We’ll run through everything you need to know here, starting with a brief look for new employers at what Right to Work checks actually are.
What is Right to Work?
In the UK, it’s a legal requirement for employers of businesses of all sizes to check that each person they employ has the right to work in the UK. This must be done before the person starts work and requires a number of documents to be submitted and checked. Employers can be fined up to £20,000 per employee if they don’t meet their obligations.
Covid-19 changes to the rules
In response to the Covid-19 pandemic, the UK Government Home Office made a major change to its rules for Right to Work checks.
The original legislation required employers of all UK and Irish nationals to carry out Right to Work checks in in person. Online checks could be carried out online for EE, EEA or Swiss nationals.
But during the pandemic and multiple lockdowns, these checks couldn’t safely be carried out in person. To enable companies to keep on hiring, the Government introduced a temporary easement on this in-person requirement. Employers could instead do an ‘adjusted Covid-19 check’ with new hires remotely via video calls.
What’s happening on 30th September 2022?
It was recently announced that this temporary easement will end on 30th September 2022.
But instead of reverting to the previous system, the Government aims to keep the benefits of the digital solution.
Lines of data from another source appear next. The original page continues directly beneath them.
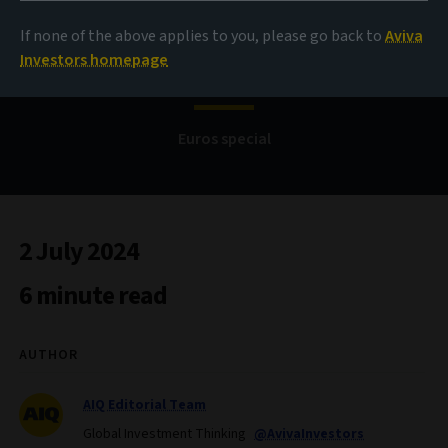
If none of the above applies to you, please go back to
Aviva
Bond Voyage
Investors homepage
Euros special
2 July 2024
6 minute read
AUTHOR
AIQ Editorial Team
Global Investment Thinking
@AvivaInvestors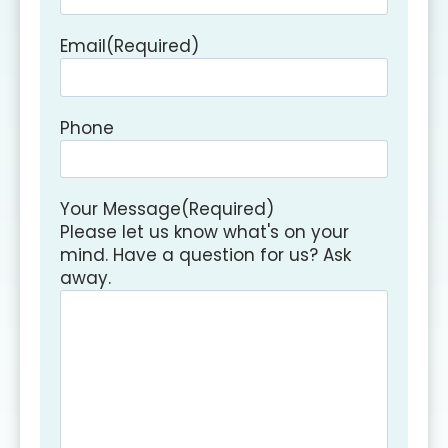
Email
(Required)
Phone
Your Message
(Required)
Please let us know what's on your
mind. Have a question for us? Ask
away.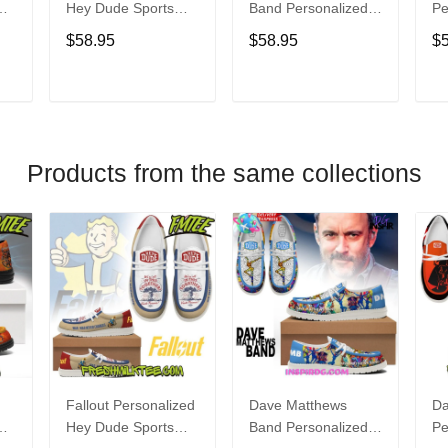
Hey Dude Sports
Band Personalized
Pe
s
Shoes Custom
Hey Dude Sports
Du
$58.95
$58.95
$
Name Design
Shoes Custom
C
t
Perfect Gift For Fans
Name Design
De
Perfect Gift For Fans
Fo
T
ADD TO CART
ADD TO CART
Products from the same collections
Fallout Personalized
Dave Matthews
Da
Hey Dude Sports
Band Personalized
Pe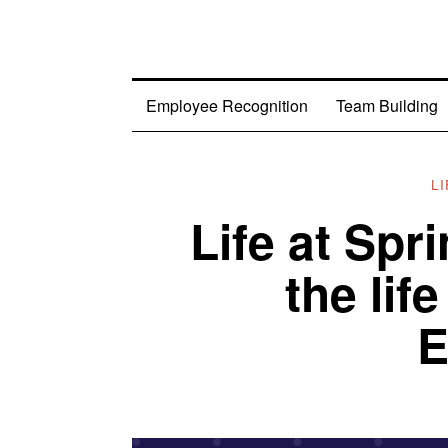
Employee Recognition
Team Building
L
Life at Spr
the lif
E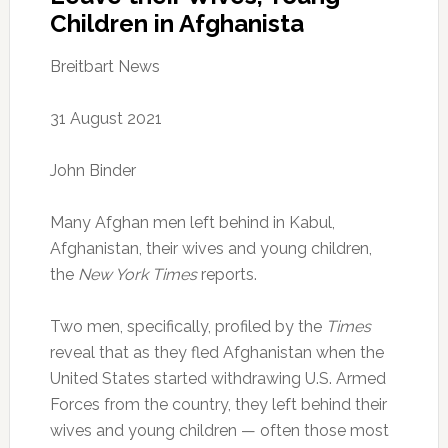
Children in Afghanista
Breitbart News
31 August 2021
John Binder
Many Afghan men left behind in Kabul,
Afghanistan, their wives and young children,
the
New York Times
reports.
Two men, specifically, profiled by the
Times
reveal that as they fled Afghanistan when the
United States started withdrawing U.S. Armed
Forces from the country, they left behind their
wives and young children — often those most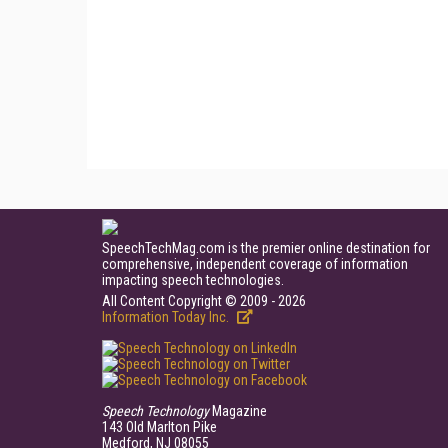
SpeechTechMag.com is the premier online destination for
comprehensive, independent coverage of information
impacting speech technologies.
All Content Copyright © 2009 - 2026
Information Today Inc.
Speech Technology
Magazine
143 Old Marlton Pike
Medford, NJ 08055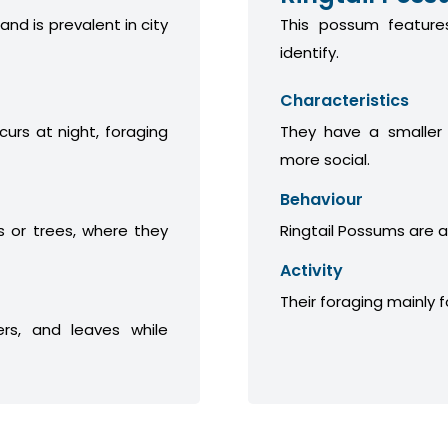
 and is prevalent in city
This possum features
identify.
Characteristics
curs at night, foraging
They have a smaller
more social.
Behaviour
 or trees, where they
Ringtail Possums are a
Activity
Their foraging mainly 
ers, and leaves while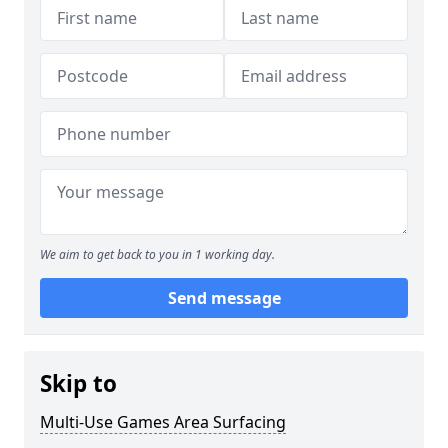
We aim to get back to you in 1 working day.
Send message
Skip to
Multi-Use Games Area Surfacing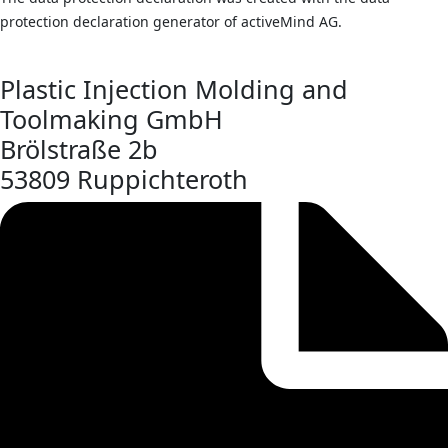
protection declaration generator of activeMind AG.
Plastic Injection Molding and
Toolmaking GmbH
Brölstraße 2b
53809 Ruppichteroth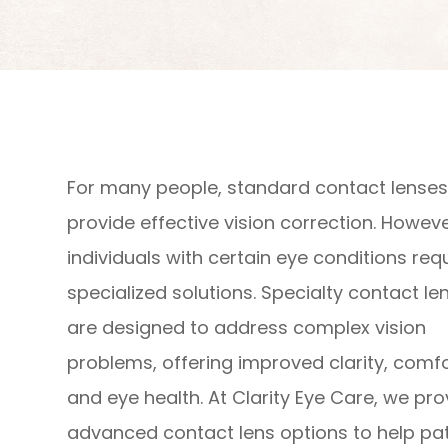
For many people, standard contact lense
provide effective vision correction. Howeve
individuals with certain eye conditions req
specialized solutions. Specialty contact le
are designed to address complex vision
problems, offering improved clarity, comfo
and eye health. At Clarity Eye Care, we pro
advanced contact lens options to help pat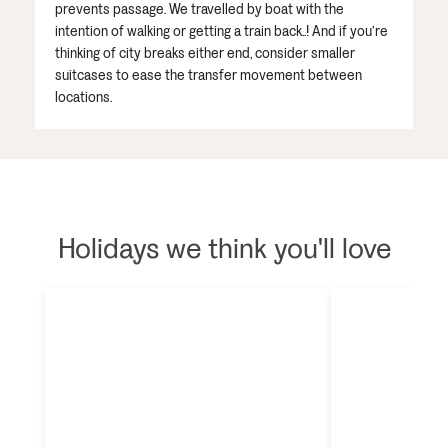
prevents passage. We travelled by boat with the
intention of walking or getting a train back..! And if you’re
thinking of city breaks either end, consider smaller
suitcases to ease the transfer movement between
locations.
Holidays we think you'll love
This worked well during the pandemic, but there were concerns raised over the risk of fraudulent documents being used to verify worker identities.
In order to mitigate this risk, the Home Office will require employers to use a certified identification document validation service provider (IDSP). This is a specialist company providing digital identity checks on behalf of employers. It will validate documents and the identity of British and Irish workers remotely.
What do I need to do now as an employer?
You’ll need to use a certified body to find companies offering IDSP services. The Government has published a list of these bodies (there are six in total) along with Right to Work guidance for employers on its website.
New companies may be added, but the process of certification is estimated to take around 8-12 weeks. This means that there may only be limited options by the time the 30th September deadline comes around.
So, if you want to carry out Right to Work checks remotely, you’ll need to secure the services of an IDSP as soon as possible. Otherwise, you may have to carry out checks in person, as before.